=== Begin Enclosure ===

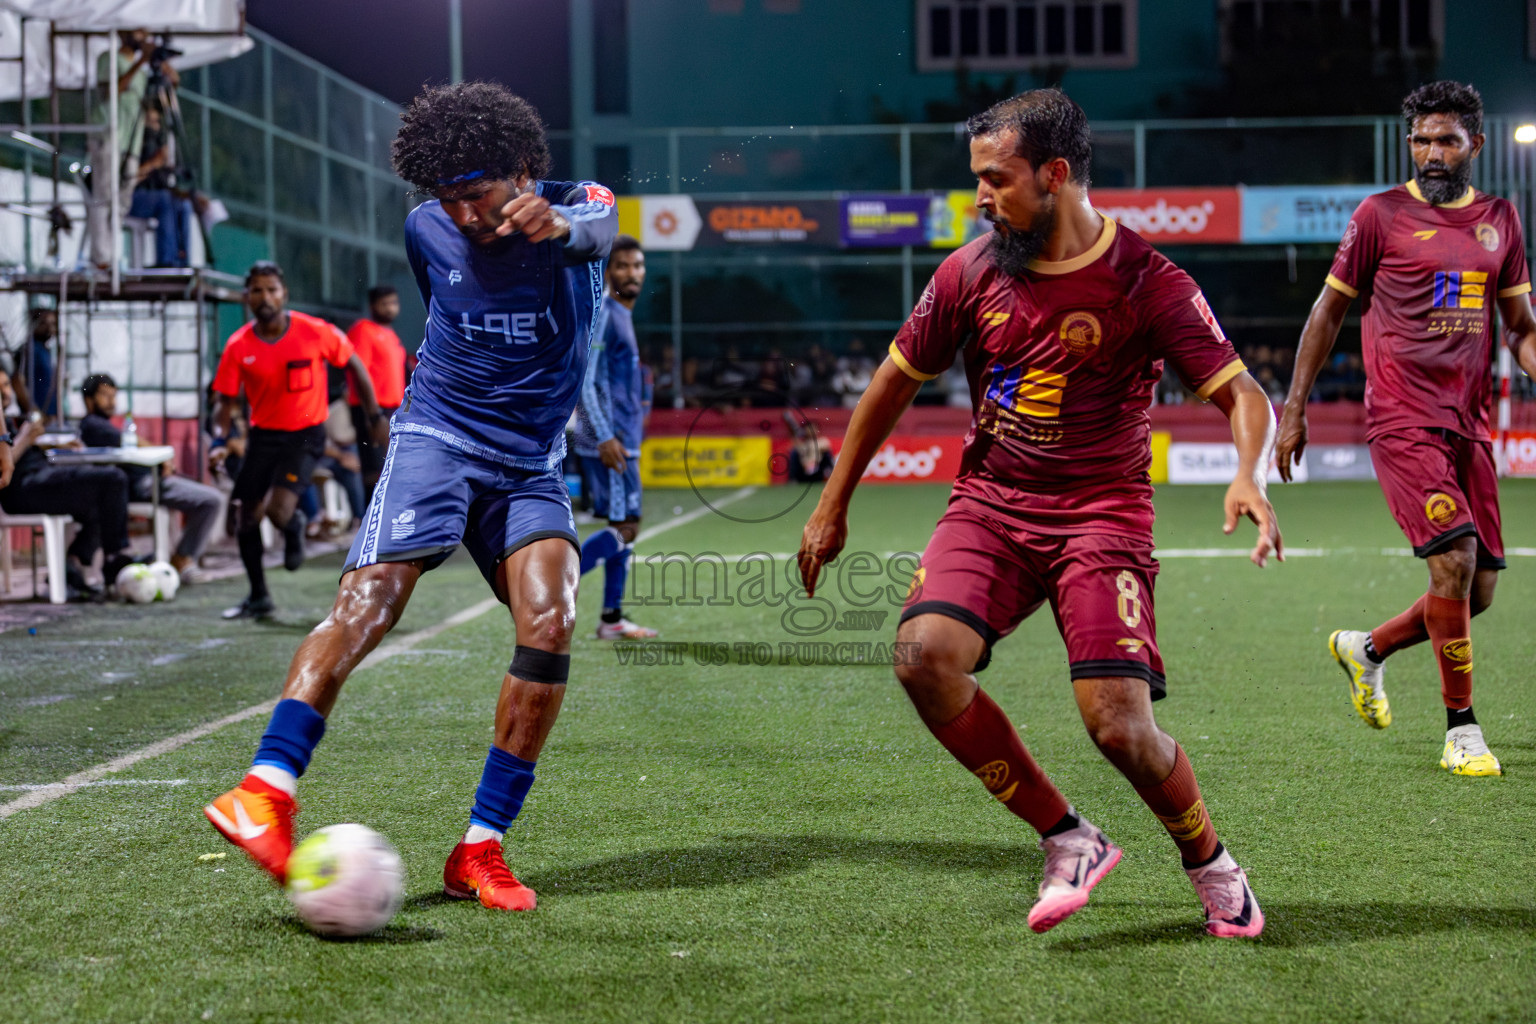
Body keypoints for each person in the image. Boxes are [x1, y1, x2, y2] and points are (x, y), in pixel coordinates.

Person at [799, 89, 1281, 939]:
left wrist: (1251, 474)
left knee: (1120, 729)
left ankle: (1212, 864)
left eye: (997, 180)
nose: (980, 199)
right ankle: (1068, 836)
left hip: (1102, 515)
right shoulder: (969, 270)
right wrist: (831, 506)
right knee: (923, 657)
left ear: (1055, 175)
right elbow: (890, 387)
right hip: (990, 506)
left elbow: (1243, 392)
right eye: (976, 181)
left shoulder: (1148, 279)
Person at [202, 82, 616, 913]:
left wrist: (560, 226)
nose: (462, 215)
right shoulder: (427, 227)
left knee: (553, 620)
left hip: (529, 462)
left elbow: (598, 227)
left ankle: (479, 849)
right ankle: (266, 788)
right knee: (373, 597)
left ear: (525, 170)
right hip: (437, 437)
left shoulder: (579, 208)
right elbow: (449, 310)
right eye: (448, 198)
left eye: (479, 194)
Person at [1276, 81, 1536, 777]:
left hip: (1470, 424)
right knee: (1451, 562)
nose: (1431, 152)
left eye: (1446, 139)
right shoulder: (1379, 215)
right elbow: (1327, 313)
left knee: (1476, 591)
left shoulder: (1501, 221)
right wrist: (1294, 407)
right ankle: (1461, 730)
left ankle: (1368, 649)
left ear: (1475, 144)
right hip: (1401, 418)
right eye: (1421, 139)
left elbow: (1521, 329)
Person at [208, 262, 383, 620]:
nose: (265, 296)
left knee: (277, 512)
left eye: (272, 289)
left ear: (284, 293)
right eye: (257, 290)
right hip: (263, 436)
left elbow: (355, 366)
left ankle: (294, 525)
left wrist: (375, 416)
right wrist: (219, 439)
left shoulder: (314, 331)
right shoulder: (238, 346)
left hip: (305, 435)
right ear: (247, 297)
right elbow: (224, 403)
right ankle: (258, 597)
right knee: (245, 516)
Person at [573, 235, 658, 639]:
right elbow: (585, 381)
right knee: (625, 526)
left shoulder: (622, 314)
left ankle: (611, 619)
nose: (632, 273)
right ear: (608, 272)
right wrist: (605, 437)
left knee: (626, 523)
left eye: (638, 265)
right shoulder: (605, 313)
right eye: (623, 265)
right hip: (609, 441)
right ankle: (556, 590)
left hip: (623, 437)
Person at [0, 368, 136, 600]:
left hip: (40, 476)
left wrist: (48, 442)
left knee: (106, 499)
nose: (5, 392)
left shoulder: (8, 421)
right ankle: (114, 556)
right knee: (112, 479)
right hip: (23, 488)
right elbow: (5, 464)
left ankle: (72, 564)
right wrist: (25, 437)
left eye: (6, 385)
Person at [78, 373, 222, 578]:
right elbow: (128, 441)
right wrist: (162, 458)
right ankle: (183, 558)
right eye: (104, 395)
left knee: (209, 497)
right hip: (139, 485)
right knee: (212, 500)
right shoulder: (92, 424)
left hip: (147, 481)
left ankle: (183, 556)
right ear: (89, 400)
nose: (111, 401)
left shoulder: (106, 425)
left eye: (113, 395)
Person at [89, 29, 177, 269]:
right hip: (107, 135)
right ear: (124, 32)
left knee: (122, 199)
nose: (143, 36)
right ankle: (100, 257)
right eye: (138, 31)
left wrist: (167, 74)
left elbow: (158, 101)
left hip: (131, 142)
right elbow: (111, 92)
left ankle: (111, 253)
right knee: (104, 195)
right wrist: (141, 62)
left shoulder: (141, 71)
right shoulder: (110, 58)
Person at [346, 285, 409, 503]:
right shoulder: (363, 329)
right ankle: (370, 525)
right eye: (384, 304)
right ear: (373, 306)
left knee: (390, 469)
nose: (390, 309)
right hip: (372, 410)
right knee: (375, 470)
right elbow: (358, 371)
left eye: (394, 303)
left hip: (394, 410)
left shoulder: (391, 335)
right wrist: (372, 416)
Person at [127, 103, 195, 268]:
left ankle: (182, 261)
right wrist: (153, 164)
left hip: (153, 197)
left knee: (183, 205)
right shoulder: (130, 145)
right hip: (127, 198)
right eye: (150, 122)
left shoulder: (159, 146)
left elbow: (163, 184)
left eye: (157, 122)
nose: (154, 128)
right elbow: (127, 180)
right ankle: (166, 262)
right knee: (165, 200)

=== End Enclosure ===

• EXERCISE BRIEF:
For this task, write out exactly the lines of the entries above, starting at the line with "left knee: (209, 497)" and ending at the line with "right eye: (138, 31)", both included, and no others.

• ANSWER SPACE:
left knee: (209, 497)
right hip: (139, 485)
right knee: (212, 500)
right shoulder: (92, 424)
left hip: (147, 481)
left ankle: (183, 556)
right ear: (89, 400)
nose: (111, 401)
left shoulder: (106, 425)
left eye: (113, 395)
Person at [89, 29, 177, 269]:
right hip: (107, 135)
right ear: (124, 32)
left knee: (122, 199)
nose: (143, 36)
right ankle: (100, 257)
right eye: (138, 31)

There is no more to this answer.